[Task item]
Would you retype, word for word, the line with "X110250000Y-166952500D03*" and each line after it to the end of the entries below, leaving the pictures out?

....

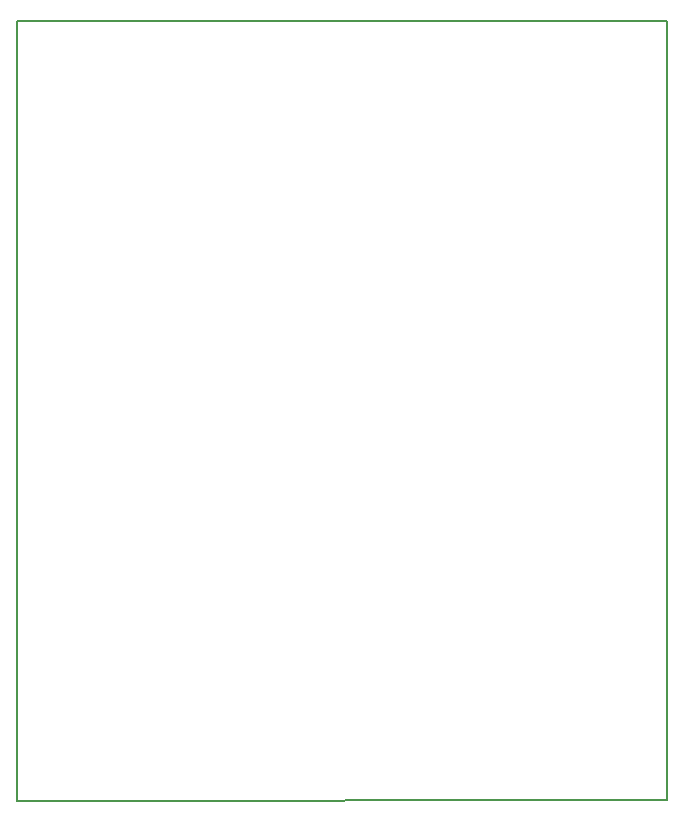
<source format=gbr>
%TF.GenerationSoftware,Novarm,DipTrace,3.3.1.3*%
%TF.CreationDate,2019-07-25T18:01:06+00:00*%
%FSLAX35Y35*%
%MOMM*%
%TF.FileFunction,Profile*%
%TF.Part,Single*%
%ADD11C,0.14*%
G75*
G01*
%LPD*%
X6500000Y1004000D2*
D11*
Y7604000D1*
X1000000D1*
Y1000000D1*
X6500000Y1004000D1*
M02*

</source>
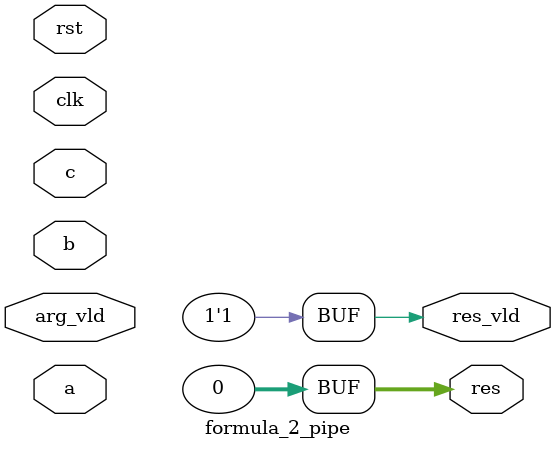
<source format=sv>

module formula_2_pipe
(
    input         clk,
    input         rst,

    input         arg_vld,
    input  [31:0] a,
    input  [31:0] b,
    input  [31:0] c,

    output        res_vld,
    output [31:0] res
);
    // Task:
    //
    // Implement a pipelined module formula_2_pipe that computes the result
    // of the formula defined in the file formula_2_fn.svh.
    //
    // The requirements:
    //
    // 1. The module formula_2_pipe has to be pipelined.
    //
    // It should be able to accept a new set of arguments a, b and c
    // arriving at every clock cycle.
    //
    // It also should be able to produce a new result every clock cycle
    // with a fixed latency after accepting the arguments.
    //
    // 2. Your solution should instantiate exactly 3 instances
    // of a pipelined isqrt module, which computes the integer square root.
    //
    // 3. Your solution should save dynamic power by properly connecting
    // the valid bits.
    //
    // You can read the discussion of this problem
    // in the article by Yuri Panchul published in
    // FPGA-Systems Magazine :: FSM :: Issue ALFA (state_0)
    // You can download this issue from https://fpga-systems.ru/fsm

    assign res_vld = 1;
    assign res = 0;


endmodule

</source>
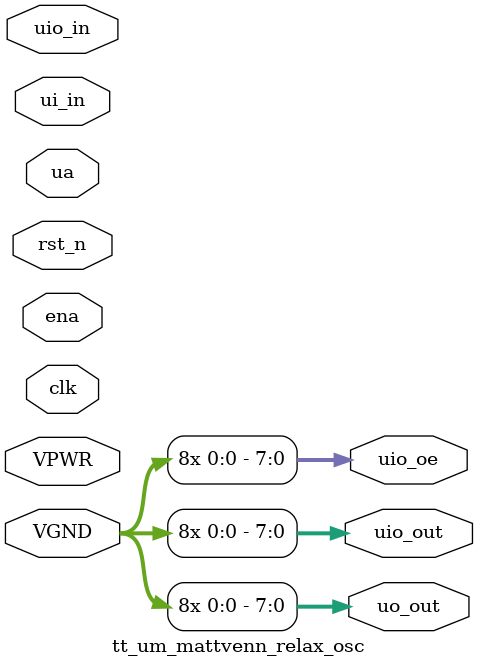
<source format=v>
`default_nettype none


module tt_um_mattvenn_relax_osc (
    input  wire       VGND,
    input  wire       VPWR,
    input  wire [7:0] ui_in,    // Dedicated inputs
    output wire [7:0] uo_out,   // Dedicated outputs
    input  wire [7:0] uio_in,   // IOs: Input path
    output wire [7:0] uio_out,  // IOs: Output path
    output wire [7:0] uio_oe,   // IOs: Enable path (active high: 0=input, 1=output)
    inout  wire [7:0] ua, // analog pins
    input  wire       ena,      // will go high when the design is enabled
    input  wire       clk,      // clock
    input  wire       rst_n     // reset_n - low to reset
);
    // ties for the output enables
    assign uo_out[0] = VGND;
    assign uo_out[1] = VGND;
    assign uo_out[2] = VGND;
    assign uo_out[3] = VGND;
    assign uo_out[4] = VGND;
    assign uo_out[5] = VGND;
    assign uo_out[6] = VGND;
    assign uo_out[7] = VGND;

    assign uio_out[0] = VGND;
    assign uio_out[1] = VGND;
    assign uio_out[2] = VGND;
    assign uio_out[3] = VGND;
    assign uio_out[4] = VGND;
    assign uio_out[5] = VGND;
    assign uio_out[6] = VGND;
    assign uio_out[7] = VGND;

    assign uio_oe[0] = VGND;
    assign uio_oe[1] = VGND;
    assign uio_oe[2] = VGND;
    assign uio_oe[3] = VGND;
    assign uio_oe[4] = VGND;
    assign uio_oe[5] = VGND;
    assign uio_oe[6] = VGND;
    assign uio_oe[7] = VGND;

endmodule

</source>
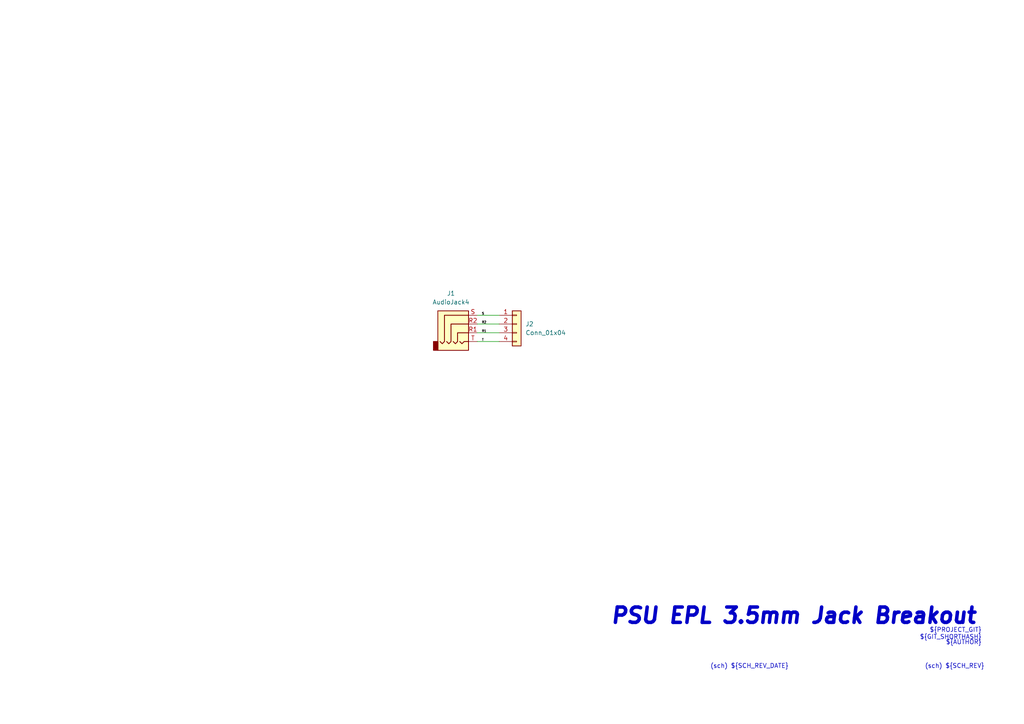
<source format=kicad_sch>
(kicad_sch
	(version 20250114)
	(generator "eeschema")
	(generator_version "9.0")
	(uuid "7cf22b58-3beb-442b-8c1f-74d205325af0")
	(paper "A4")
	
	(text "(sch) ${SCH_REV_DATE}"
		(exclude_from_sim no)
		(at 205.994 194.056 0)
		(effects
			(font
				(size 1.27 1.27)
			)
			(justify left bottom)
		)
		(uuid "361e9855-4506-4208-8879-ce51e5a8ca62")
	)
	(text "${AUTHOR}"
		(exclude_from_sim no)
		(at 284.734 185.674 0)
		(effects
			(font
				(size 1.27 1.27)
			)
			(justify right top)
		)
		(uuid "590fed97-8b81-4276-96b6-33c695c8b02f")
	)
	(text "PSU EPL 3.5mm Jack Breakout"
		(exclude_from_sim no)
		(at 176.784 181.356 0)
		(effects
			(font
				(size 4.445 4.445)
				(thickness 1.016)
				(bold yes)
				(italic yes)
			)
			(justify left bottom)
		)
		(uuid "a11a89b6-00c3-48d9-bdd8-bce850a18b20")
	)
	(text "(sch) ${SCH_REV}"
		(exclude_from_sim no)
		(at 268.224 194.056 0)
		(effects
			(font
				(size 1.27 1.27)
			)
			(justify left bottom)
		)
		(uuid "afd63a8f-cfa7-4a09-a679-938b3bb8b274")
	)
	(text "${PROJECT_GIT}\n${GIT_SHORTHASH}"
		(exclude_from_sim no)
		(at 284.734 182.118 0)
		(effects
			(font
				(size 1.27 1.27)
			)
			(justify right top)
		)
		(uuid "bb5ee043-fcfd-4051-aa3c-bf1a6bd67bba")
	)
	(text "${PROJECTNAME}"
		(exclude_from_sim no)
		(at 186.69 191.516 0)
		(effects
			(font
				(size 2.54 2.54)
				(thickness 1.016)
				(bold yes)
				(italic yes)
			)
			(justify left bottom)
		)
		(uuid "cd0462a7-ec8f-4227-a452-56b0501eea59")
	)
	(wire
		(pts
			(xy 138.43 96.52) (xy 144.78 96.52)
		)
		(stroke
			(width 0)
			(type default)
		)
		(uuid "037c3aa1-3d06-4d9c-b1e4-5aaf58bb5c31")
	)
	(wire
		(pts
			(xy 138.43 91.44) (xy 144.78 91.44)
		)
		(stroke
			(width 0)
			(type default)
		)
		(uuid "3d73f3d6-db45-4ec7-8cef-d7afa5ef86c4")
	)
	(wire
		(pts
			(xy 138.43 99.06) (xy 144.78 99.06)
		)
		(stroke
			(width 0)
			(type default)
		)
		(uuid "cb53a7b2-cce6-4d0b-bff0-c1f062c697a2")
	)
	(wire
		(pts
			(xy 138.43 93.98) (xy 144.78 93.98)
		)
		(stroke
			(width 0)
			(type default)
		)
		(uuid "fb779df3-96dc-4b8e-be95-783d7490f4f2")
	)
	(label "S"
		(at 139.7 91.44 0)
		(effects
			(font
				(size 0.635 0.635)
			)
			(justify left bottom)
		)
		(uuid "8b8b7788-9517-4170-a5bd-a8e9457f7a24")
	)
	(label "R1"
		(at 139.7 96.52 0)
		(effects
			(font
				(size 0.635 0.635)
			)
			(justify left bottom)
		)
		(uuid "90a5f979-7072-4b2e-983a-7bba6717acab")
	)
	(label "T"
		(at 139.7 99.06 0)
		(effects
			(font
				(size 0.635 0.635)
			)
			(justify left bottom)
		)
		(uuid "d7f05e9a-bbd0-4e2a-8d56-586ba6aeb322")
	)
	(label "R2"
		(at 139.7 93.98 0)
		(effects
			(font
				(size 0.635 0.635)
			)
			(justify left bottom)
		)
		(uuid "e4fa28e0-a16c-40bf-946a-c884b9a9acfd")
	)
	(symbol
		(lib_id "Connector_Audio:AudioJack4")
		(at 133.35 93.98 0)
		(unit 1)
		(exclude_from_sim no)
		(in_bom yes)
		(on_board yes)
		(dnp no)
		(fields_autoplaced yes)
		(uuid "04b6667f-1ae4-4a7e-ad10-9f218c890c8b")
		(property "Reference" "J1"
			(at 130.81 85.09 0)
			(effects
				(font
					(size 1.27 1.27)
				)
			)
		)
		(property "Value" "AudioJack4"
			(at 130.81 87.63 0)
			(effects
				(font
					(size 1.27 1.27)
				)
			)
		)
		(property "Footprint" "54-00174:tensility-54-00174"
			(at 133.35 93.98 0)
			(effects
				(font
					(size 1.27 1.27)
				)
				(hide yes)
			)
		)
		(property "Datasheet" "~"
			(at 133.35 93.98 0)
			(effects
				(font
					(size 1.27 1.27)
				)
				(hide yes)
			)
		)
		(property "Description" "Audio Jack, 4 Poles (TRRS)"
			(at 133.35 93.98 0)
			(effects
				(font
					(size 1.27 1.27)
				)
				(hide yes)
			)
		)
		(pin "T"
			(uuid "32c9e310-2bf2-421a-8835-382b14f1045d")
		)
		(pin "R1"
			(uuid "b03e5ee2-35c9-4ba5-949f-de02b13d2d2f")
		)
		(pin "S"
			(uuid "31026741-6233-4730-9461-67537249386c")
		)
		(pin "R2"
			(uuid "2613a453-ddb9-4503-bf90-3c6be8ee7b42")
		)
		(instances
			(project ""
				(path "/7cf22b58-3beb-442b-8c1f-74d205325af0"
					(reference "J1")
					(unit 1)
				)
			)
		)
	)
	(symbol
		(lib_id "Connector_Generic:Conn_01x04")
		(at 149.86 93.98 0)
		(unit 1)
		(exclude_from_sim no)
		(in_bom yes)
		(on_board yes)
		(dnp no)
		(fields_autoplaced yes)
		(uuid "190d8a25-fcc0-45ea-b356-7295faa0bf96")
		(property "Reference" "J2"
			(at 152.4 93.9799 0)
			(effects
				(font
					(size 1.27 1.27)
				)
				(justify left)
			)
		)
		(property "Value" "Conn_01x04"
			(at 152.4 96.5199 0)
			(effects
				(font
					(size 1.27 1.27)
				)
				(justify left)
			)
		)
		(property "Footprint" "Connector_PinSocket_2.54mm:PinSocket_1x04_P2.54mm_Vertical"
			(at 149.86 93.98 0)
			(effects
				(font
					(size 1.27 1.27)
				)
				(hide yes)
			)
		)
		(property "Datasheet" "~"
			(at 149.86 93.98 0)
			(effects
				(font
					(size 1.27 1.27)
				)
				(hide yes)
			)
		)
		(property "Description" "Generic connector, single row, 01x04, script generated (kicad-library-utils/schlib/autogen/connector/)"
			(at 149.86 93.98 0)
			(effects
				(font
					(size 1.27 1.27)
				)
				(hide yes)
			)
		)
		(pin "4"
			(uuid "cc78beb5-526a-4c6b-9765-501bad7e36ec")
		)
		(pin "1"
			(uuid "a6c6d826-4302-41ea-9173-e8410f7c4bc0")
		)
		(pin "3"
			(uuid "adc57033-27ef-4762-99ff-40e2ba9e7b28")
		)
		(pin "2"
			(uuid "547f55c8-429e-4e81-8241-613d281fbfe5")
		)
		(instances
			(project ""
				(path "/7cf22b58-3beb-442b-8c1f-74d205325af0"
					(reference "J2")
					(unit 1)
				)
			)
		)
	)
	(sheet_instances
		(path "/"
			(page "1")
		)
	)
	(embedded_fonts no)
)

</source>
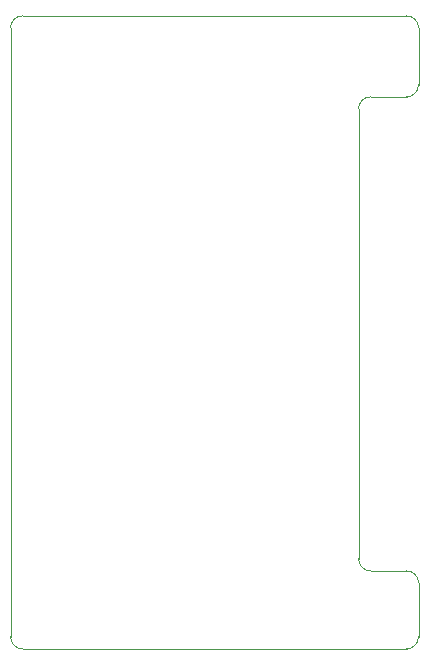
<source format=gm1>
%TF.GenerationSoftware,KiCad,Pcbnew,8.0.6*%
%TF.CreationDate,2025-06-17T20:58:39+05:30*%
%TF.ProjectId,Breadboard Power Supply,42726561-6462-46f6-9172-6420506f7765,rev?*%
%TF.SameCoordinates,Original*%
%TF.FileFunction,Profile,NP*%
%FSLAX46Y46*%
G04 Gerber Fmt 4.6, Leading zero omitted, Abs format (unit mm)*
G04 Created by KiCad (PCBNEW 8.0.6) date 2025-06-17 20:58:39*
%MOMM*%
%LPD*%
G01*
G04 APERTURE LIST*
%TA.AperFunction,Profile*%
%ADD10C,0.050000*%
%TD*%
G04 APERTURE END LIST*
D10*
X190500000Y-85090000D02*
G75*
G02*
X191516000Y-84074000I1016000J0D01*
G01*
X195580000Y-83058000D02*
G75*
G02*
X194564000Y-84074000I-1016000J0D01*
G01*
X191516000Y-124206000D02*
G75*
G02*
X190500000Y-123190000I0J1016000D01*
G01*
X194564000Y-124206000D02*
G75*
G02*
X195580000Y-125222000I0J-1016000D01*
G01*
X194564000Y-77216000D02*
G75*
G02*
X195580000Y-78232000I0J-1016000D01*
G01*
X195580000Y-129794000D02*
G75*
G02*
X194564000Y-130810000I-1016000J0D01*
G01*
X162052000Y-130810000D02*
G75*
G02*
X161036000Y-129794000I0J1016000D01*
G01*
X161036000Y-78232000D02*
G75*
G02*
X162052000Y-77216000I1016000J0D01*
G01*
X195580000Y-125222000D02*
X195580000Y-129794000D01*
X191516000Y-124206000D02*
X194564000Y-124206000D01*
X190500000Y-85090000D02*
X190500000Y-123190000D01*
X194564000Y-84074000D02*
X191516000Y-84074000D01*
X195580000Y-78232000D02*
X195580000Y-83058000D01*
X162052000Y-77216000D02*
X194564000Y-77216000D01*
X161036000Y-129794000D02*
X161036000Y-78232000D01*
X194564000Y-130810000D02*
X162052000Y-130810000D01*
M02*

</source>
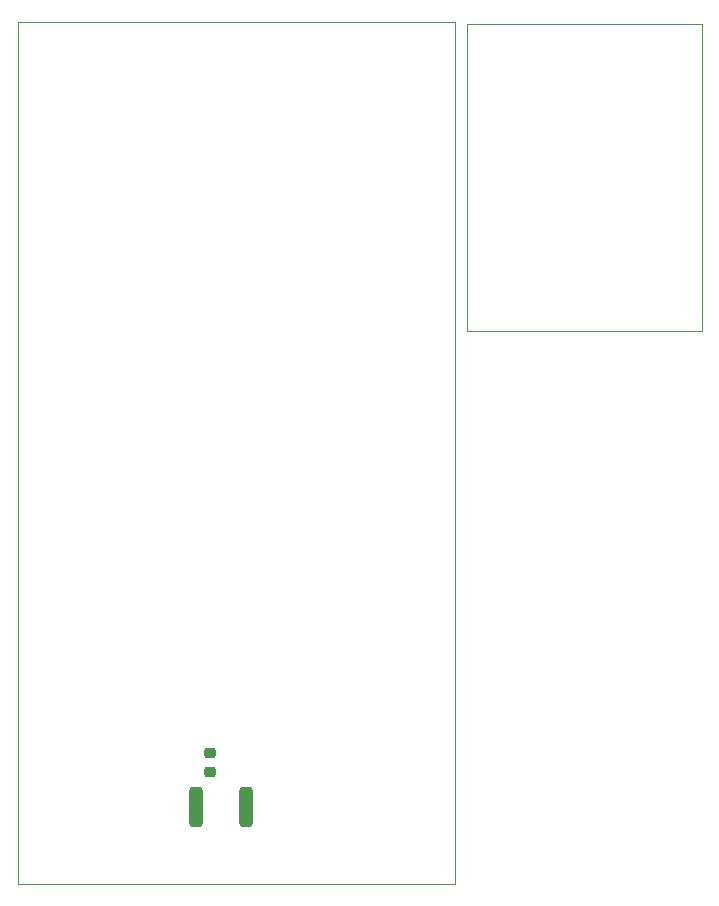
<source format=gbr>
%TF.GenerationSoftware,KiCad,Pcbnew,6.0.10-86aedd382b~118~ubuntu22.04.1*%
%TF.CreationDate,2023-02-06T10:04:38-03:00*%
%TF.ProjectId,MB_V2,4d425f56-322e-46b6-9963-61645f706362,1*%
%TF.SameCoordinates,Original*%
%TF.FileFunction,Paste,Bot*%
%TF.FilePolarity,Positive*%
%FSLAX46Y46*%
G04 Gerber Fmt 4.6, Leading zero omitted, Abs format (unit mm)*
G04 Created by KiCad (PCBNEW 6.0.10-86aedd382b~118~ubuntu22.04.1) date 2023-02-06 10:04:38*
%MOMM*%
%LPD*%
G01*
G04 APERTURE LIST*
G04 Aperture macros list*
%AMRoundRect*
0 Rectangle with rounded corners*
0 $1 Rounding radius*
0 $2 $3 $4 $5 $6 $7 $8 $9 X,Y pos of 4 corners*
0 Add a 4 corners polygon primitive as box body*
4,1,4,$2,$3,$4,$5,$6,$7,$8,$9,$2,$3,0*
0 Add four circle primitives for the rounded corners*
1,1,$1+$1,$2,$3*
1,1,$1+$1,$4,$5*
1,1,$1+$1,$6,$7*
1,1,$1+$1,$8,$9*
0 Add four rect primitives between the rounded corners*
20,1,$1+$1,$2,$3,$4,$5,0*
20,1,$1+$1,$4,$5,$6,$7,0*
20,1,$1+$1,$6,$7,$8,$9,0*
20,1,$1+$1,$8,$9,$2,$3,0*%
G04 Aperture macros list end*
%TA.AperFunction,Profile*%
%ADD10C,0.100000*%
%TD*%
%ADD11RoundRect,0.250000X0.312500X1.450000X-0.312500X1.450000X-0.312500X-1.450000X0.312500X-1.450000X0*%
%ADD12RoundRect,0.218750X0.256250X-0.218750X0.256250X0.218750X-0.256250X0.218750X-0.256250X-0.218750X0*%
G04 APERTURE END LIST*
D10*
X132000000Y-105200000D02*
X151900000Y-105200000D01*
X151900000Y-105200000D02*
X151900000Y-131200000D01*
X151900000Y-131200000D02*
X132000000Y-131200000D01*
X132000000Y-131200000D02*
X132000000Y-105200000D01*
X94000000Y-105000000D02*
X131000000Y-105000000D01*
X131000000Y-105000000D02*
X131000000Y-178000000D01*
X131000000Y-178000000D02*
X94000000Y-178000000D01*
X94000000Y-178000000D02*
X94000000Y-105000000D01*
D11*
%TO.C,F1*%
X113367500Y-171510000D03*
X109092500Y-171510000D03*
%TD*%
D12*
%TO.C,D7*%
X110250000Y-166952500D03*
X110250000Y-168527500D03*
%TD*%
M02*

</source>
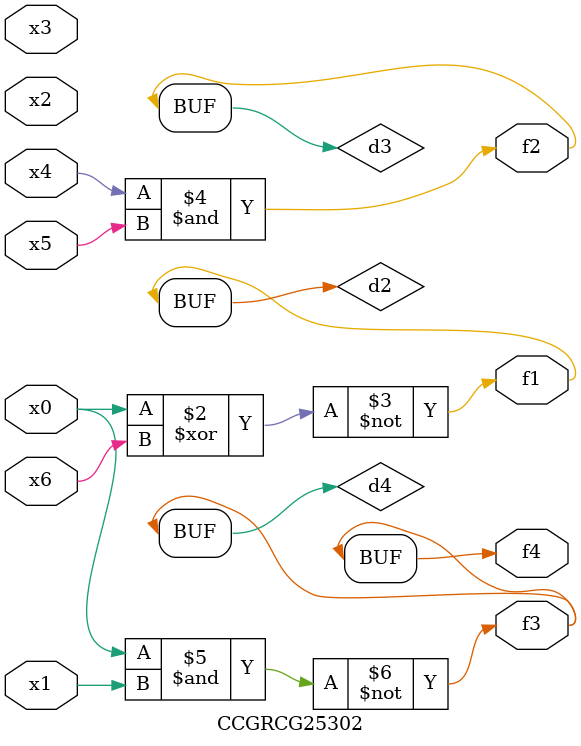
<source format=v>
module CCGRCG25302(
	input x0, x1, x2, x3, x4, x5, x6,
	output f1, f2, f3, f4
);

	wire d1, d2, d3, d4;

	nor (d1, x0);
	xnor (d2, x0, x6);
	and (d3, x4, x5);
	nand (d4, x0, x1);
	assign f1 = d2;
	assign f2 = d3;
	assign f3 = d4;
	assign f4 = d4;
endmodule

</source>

....

[Result]
X110250000Y-166952500D03*
X110250000Y-168527500D03*
%TD*%
M02*

</source>
<source format=v>
module CCGRCG25302(
	input x0, x1, x2, x3, x4, x5, x6,
	output f1, f2, f3, f4
);

	wire d1, d2, d3, d4;

	nor (d1, x0);
	xnor (d2, x0, x6);
	and (d3, x4, x5);
	nand (d4, x0, x1);
	assign f1 = d2;
	assign f2 = d3;
	assign f3 = d4;
	assign f4 = d4;
endmodule

</source>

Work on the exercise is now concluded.